Author: Stelios Katsantonis, Risk Assurance & Digital Trust Director
Cybersecurity and information security underpin the trust that allows modern society to function. From global finance to healthcare and daily communication, every aspect of our lives depends on digital systems operating reliably. However, as organisations continue to harden their technical infrastructure, cybercriminals are shifting their focus to the one entry point technology cannot fully control: The human element.
Instead of trying to outsmart advanced security tools, modern attackers aim to outsmart people.
This shift highlights a critical reality in today’s digital landscape: humans are simultaneously an organisation’s weakest link and its most vital line of defence.

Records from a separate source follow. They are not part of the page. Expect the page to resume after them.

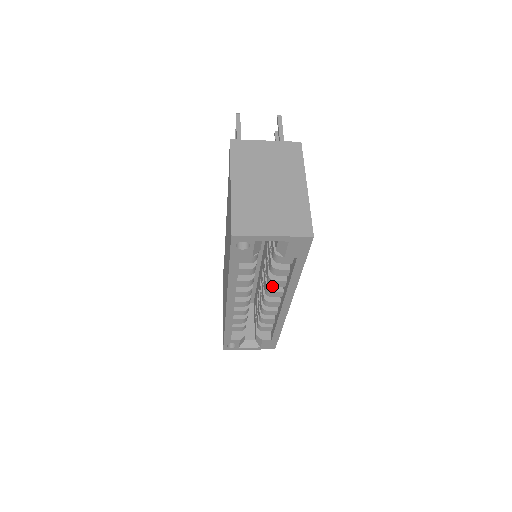
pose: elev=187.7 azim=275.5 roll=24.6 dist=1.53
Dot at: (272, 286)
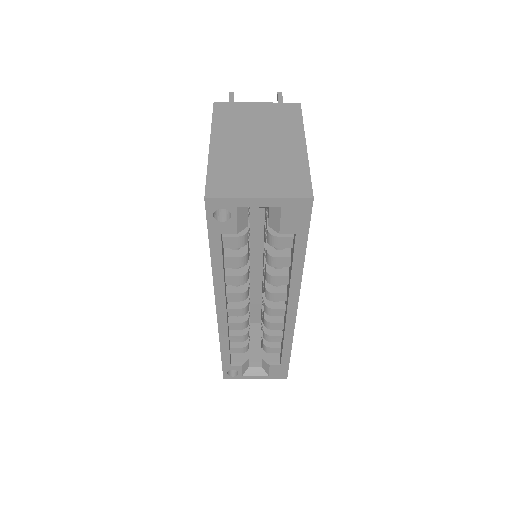
Dot at: (271, 284)
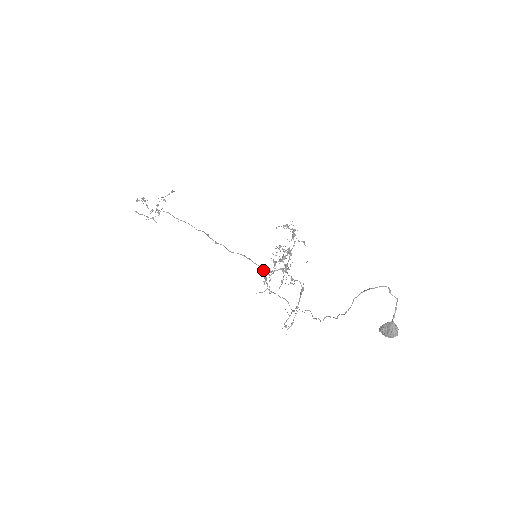
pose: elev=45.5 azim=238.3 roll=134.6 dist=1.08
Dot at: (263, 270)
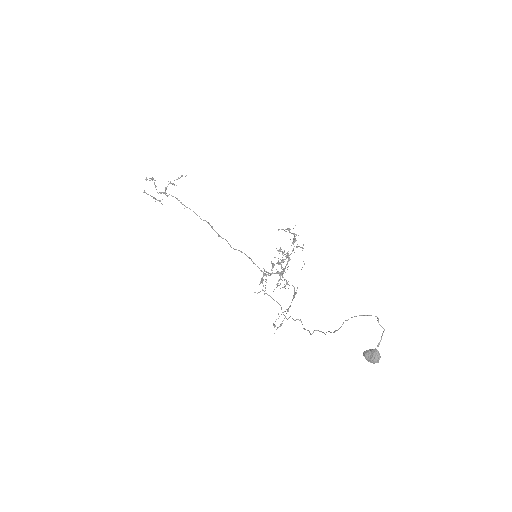
Dot at: (261, 271)
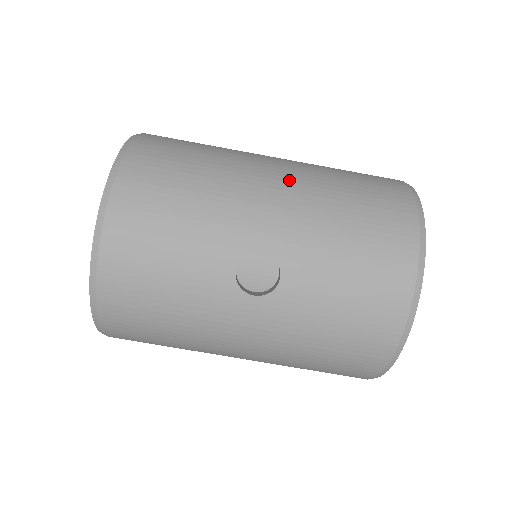
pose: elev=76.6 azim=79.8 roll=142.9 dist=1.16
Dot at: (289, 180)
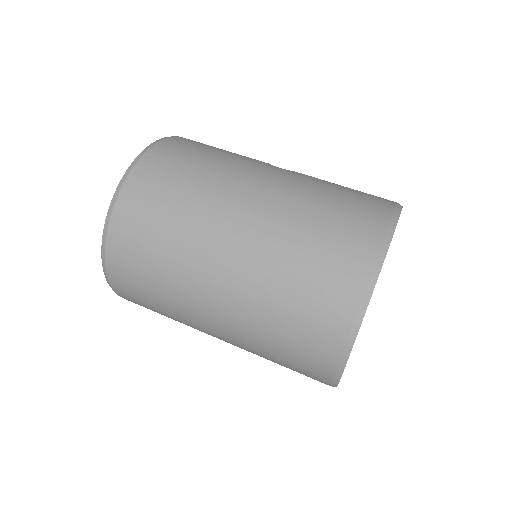
Dot at: occluded
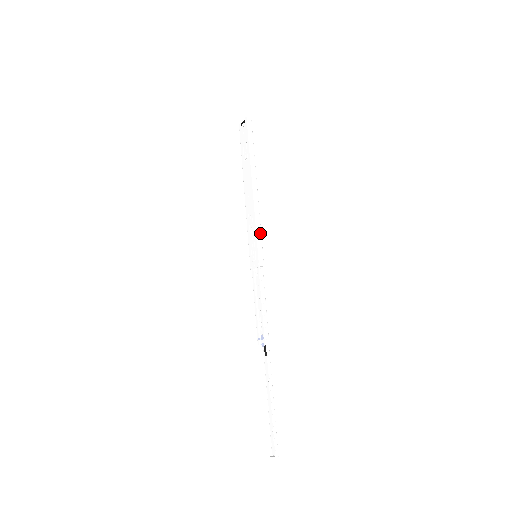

The Weakest Link: Why Attackers Target Humans
Digital transformation has expanded the “attack surface” (the number of potential entry points for malicious activity). Every new app, device, or online account introduces additional risk. While firewalls and endpoint protection can block malware, human behaviour remains far less predictable.
Social engineering is the art of manipulating people to break security from the inside. Rather than hacking systems, attackers exploit human behaviour, turning trust into vulnerability. By crafting messages that appear legitimate, such as an urgent request from a “manager,” a call from “IT support,” or a seemingly harmless link, they pressure individuals into acting quickly and without suspicion.
These attacks can occur through email, phone calls, messaging platforms, and even face-to-face interactions. That is what makes them so dangerous. They bypass even the most advanced technical defences by targeting the one element that is hardest to secure: Human instinct.
The Psychology Behind the Attack
Attackers do not succeed by accident. They exploit well-documented psychological principles to manufacture the conditions in which people make poor decisions.
- Authority is one of the most powerful levers. People naturally defer to individuals who appear to hold expertise, seniority, or institutional power. Attackers exploit this by adopting authoritative titles, formal language, or official-looking communication. When someone seems to be in charge, targets are far more likely to comply without questioning legitimacy.
- Fear and stress are equally potent. Strong emotions significantly impair judgment. When people experience anxiety or perceive a threat, involving legal trouble, financial loss, or account compromise, their ability to think analytically declines. Attackers deliberately design messages to provoke these emotions, creating a sense of immediate danger. In this heightened state, the goal becomes “make the problem go away,” which is precisely the vulnerability social engineers aim to exploit.
- Urgency compounds this effect. Time pressure disrupts deliberate, rational thinking by pushing people into a fast, instinctive decision-making mode. Countdown timers, warnings about impending account closures, and “last-chance” notices. The goal is to eliminate the pause where scepticism would normally occur, triggering a psychological shortcut – Act now, Think later.
- Trust and familiarity lower defences further. Attackers mimic familiar contacts, replicate branding, or imitate internal communication styles to blend in. The sense of “I know this” reduces suspicion and increases compliance.
- Scarcity – framing a situation as exclusive, rare, or expiring soon — creates emotional tension and a fear of missing out that can override normal caution.
The Attack Toolkit
Modern social engineers deploy a wide range of techniques.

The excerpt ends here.